◆ **ACTION ITEM**:
Where in the data does the word "space" appear? Find those lines and copy them.

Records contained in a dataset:

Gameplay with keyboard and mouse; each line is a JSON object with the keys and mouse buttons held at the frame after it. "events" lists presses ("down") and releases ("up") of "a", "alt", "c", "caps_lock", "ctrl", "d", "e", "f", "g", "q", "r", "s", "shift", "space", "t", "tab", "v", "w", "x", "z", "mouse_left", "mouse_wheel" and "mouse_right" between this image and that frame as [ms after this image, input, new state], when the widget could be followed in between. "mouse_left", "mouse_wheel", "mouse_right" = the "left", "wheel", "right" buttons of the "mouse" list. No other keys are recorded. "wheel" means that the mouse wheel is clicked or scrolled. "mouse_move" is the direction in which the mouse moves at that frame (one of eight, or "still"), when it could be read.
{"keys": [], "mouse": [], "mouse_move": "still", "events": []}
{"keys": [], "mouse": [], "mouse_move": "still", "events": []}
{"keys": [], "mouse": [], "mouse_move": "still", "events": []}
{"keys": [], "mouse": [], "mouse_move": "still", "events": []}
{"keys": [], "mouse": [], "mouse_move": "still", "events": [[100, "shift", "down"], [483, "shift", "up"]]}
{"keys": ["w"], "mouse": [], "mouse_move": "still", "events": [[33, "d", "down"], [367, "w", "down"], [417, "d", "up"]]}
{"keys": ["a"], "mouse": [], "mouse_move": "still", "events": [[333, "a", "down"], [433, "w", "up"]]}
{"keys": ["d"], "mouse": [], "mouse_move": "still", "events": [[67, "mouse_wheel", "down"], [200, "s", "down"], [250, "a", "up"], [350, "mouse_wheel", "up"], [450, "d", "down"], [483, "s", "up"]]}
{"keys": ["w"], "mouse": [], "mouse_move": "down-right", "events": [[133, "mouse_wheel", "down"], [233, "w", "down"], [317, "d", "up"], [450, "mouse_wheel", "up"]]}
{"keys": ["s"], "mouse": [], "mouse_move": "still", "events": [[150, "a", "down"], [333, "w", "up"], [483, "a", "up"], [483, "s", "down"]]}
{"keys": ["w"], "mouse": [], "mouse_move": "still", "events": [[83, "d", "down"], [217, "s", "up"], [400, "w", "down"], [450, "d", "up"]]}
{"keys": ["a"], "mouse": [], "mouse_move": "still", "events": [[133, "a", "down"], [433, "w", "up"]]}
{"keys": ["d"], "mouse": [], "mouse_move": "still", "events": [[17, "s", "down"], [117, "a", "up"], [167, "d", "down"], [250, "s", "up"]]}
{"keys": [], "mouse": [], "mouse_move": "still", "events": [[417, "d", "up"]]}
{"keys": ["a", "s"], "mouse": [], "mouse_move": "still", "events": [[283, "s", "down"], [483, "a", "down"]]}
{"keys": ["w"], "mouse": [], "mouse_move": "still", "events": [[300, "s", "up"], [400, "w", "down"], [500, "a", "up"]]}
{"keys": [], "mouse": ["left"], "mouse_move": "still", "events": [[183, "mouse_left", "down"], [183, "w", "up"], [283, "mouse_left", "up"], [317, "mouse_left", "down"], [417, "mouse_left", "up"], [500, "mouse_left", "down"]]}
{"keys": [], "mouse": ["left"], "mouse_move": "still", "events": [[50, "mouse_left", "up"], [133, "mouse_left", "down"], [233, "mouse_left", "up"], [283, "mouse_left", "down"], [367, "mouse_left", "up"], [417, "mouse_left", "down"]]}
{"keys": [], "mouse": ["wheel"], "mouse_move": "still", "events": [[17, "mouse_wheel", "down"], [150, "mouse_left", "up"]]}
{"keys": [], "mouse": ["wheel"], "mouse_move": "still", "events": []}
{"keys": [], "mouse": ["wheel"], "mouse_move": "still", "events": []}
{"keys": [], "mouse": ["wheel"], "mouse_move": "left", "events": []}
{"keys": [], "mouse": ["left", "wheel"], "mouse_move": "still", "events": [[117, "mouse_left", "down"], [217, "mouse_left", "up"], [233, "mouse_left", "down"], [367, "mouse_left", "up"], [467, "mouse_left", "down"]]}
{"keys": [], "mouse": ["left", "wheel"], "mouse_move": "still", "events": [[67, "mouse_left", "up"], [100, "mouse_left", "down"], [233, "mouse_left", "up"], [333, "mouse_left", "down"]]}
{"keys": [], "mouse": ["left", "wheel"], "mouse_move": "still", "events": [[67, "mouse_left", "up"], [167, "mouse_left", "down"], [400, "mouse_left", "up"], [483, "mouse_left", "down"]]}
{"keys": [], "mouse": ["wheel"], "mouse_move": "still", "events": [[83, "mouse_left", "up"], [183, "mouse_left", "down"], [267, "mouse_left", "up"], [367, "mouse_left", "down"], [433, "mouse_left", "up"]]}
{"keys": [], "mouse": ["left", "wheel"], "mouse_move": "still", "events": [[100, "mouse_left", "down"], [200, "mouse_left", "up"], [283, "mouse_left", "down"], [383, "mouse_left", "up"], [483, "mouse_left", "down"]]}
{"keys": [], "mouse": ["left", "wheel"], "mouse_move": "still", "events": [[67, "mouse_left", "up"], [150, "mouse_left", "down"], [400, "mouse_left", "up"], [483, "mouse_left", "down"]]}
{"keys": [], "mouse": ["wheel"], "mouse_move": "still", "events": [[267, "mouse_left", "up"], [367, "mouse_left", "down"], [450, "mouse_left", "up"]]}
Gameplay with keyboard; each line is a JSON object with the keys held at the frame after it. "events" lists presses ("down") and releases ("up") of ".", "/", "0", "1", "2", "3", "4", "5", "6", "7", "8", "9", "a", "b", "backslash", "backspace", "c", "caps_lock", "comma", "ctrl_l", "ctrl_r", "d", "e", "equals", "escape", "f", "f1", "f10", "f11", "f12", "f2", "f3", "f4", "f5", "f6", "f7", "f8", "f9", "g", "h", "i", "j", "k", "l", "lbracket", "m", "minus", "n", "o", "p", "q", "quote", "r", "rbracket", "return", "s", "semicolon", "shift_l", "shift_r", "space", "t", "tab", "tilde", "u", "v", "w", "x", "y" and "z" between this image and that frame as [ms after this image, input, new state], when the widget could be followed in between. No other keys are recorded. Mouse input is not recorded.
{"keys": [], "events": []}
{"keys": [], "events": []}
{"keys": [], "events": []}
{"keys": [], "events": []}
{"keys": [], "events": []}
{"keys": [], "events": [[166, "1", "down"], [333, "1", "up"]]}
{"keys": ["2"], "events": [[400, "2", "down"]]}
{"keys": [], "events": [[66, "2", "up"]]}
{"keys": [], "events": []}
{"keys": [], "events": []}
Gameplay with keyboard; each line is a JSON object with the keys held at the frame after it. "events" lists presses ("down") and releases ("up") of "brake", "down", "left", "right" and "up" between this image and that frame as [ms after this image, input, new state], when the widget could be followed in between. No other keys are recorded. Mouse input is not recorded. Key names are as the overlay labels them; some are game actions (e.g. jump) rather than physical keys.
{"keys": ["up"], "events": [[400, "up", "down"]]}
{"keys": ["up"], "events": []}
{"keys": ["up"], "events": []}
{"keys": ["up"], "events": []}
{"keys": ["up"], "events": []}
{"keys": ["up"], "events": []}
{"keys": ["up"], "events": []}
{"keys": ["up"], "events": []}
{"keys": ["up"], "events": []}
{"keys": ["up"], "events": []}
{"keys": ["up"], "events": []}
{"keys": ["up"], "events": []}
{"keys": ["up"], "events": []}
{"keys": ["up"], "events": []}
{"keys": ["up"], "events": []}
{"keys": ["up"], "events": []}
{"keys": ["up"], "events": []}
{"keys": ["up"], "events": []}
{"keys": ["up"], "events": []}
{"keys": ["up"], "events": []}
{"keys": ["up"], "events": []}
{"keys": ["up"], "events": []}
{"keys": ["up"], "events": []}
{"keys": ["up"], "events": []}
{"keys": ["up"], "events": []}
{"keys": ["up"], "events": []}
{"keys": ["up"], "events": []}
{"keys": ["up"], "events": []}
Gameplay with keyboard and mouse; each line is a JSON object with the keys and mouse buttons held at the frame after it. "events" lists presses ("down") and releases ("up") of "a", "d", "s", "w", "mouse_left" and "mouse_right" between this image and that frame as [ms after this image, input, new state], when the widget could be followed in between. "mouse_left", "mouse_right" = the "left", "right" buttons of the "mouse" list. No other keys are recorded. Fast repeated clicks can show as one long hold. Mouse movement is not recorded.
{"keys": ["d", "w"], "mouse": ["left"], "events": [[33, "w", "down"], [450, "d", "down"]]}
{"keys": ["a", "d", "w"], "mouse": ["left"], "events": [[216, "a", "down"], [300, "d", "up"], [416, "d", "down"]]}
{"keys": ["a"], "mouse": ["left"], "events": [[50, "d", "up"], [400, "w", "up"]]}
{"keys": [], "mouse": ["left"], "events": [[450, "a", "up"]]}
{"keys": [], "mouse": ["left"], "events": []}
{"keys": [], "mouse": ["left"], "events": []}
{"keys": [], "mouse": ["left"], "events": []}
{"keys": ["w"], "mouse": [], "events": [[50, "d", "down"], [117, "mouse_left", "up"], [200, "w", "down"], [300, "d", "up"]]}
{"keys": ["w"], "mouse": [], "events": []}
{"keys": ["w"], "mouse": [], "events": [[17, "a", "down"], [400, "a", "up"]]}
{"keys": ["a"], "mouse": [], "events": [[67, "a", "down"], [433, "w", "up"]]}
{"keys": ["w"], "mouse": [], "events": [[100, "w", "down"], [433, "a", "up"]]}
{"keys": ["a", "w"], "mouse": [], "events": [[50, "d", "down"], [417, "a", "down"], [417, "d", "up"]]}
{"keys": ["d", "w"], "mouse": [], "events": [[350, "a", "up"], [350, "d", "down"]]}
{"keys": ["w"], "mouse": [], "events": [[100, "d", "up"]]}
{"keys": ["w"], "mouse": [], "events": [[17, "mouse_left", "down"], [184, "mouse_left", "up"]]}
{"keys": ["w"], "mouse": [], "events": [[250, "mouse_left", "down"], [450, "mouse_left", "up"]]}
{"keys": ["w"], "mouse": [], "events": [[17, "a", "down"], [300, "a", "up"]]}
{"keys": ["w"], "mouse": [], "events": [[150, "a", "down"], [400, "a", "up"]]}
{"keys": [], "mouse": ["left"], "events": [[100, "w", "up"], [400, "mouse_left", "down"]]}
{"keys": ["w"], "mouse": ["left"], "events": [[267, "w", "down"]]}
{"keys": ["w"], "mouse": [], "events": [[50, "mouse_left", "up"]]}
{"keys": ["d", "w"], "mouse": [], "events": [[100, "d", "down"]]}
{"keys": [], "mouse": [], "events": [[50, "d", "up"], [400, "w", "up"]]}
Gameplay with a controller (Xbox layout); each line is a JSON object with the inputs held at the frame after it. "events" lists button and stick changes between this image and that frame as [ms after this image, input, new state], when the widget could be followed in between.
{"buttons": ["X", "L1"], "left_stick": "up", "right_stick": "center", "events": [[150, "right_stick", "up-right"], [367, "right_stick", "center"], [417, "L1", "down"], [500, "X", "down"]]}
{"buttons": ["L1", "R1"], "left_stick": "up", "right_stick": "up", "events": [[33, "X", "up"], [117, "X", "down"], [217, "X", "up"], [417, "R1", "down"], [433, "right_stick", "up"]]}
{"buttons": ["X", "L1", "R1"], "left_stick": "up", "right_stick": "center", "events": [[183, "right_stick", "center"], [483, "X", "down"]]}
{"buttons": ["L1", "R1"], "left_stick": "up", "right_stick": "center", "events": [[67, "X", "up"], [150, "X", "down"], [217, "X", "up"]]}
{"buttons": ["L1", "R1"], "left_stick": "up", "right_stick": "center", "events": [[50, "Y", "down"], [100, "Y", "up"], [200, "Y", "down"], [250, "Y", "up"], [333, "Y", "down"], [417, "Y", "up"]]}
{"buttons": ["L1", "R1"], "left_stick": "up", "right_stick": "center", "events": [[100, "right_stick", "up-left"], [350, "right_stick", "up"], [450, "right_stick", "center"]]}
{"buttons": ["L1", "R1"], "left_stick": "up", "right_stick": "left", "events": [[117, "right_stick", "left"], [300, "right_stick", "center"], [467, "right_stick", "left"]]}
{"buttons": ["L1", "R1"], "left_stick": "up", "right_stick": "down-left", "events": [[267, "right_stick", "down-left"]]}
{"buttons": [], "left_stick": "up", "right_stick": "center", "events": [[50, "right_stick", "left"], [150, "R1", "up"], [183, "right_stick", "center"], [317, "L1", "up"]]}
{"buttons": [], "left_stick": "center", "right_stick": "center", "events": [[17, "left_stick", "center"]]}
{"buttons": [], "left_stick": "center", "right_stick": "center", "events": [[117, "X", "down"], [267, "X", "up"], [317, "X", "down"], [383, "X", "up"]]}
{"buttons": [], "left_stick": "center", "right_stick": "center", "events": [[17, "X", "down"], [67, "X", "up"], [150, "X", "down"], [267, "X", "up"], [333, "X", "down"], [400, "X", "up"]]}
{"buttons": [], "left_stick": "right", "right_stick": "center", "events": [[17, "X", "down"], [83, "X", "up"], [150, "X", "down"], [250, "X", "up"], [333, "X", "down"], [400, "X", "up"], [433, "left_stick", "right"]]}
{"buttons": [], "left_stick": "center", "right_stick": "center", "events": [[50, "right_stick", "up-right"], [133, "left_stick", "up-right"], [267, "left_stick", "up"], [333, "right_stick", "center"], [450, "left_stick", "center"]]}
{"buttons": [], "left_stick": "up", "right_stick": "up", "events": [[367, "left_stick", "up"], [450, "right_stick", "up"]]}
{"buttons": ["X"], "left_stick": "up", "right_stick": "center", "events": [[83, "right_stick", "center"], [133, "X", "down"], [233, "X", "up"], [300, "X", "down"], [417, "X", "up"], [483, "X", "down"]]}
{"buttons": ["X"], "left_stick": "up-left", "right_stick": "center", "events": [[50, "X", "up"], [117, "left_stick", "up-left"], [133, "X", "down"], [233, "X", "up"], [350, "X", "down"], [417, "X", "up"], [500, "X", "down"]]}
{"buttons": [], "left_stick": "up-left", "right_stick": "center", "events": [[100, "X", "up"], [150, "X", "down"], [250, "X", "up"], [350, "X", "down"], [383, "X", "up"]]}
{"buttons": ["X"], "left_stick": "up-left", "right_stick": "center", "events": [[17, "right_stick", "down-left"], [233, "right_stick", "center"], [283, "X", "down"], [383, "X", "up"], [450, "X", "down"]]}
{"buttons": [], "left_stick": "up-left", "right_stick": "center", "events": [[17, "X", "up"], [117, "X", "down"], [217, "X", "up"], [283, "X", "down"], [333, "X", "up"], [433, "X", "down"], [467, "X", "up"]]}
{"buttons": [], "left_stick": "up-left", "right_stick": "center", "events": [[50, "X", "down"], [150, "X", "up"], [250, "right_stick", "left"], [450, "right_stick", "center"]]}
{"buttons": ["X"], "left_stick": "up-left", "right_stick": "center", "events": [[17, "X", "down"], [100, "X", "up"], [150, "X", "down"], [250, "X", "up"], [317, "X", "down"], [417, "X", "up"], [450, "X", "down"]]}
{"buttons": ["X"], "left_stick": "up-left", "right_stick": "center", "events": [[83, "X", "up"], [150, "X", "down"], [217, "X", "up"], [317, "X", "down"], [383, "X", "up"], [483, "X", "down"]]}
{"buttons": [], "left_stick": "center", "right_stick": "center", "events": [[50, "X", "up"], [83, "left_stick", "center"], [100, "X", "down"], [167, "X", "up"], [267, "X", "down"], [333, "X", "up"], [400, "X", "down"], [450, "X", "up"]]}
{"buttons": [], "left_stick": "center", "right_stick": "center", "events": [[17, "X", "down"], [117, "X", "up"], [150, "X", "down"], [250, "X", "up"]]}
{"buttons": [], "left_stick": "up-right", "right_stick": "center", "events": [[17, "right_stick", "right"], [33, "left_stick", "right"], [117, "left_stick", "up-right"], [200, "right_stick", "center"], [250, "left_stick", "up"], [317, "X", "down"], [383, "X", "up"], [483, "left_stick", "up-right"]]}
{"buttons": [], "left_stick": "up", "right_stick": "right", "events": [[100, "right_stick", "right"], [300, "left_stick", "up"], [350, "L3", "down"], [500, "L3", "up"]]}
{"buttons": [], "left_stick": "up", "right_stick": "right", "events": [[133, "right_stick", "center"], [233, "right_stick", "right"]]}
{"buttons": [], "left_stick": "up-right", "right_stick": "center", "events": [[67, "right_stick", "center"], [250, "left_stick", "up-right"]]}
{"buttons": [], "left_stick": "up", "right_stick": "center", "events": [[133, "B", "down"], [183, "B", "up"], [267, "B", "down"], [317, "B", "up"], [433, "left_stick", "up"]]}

◆ **RESPONSE FOR THIS EXERCISE**:
Gameplay with keyboard and mouse; each line is a JSON object with the keys and mouse buttons held at the frame after it. "events" lists presses ("down") and releases ("up") of "a", "alt", "c", "caps_lock", "ctrl", "d", "e", "f", "g", "q", "r", "s", "shift", "space", "t", "tab", "v", "w", "x", "z", "mouse_left", "mouse_wheel" and "mouse_right" between this image and that frame as [ms after this image, input, new state], when the widget could be followed in between. "mouse_left", "mouse_wheel", "mouse_right" = the "left", "wheel", "right" buttons of the "mouse" list. No other keys are recorded. "wheel" means that the mouse wheel is clicked or scrolled. "mouse_move" is the direction in which the mouse moves at that frame (one of eight, or "still"), when it could be read.
Gameplay with keyboard; each line is a JSON object with the keys held at the frame after it. "events" lists presses ("down") and releases ("up") of ".", "/", "0", "1", "2", "3", "4", "5", "6", "7", "8", "9", "a", "b", "backslash", "backspace", "c", "caps_lock", "comma", "ctrl_l", "ctrl_r", "d", "e", "equals", "escape", "f", "f1", "f10", "f11", "f12", "f2", "f3", "f4", "f5", "f6", "f7", "f8", "f9", "g", "h", "i", "j", "k", "l", "lbracket", "m", "minus", "n", "o", "p", "q", "quote", "r", "rbracket", "return", "s", "semicolon", "shift_l", "shift_r", "space", "t", "tab", "tilde", "u", "v", "w", "x", "y" and "z" between this image and that frame as [ms after this image, input, new state], when the widget could be followed in between. No other keys are recorded. Mouse input is not recorded.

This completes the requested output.